Lionel Messi to serve 21 months in prison over tax fraud

Barcelona and Argentina footballer Lionel Messi has sentenced to 21 months in prison for tax fraud.

His father, Jorge Messi, was also given a jail term for defrauding Spain of €4.1m between 2007 and 2009.

Messi and his father were found guilty of three counts of tax fraud in Wednesday’s ruling by the court in Barcelona, Spain.

Messi was fined about €2m and his father €1.5m.
During the trial, prosecutors said tax havens in Belize and Uruguay were used to conceal huge earnings from his lucrative image rights.

Messi, 29, said he “knew nothing” about his financial affairs because he was busy “playing football”, adding that he signed documents without reading them.

He told the court last month: “The truth is no, the truth is no, I didn’t know.

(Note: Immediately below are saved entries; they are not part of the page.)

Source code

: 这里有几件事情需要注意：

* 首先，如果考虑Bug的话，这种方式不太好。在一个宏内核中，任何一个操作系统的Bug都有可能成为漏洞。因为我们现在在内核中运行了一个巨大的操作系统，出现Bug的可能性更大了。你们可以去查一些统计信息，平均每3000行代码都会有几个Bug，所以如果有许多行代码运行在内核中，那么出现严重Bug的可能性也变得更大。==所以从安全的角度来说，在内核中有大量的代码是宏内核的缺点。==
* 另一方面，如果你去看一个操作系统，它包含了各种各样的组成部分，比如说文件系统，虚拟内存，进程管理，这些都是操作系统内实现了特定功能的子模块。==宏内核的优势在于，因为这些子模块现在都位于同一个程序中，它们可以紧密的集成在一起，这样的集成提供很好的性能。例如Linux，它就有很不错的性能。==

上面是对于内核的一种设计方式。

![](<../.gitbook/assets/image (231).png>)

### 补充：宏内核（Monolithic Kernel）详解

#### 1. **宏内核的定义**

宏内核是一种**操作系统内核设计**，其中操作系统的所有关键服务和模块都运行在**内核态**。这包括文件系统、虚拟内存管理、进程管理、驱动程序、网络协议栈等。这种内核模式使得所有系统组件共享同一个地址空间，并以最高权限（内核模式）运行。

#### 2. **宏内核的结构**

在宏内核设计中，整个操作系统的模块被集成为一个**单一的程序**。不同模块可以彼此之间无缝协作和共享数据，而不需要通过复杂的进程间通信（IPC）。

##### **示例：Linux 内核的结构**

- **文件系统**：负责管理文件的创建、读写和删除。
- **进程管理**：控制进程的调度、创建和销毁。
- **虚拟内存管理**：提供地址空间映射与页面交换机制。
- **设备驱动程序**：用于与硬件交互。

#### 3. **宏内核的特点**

“As my dad explained earlier I just dedicated myself to playing football, I put my trust in my father, in the lawyers who had decided to manage this thing.”

But a judge disagreed and found both men complicit in the crime, which concerned Messi’s image rights with companies including Adidas, Pepsi-Cola, Danone, Procter and Gamble, Banco Sabadell and the Kuwait Food Company.

Government prosecutor Mario Maza told the court the pair could not prove their innocence and were not able to show that the player did not have at least some knowledge of the corporate structures created to lower his tax burden in Spain.

Asking for jail sentences of 22 months for both men, he noted that in particular the player “knew more than he made it appear in court”, adding that both father and son had “showed no credibility” as witnesses.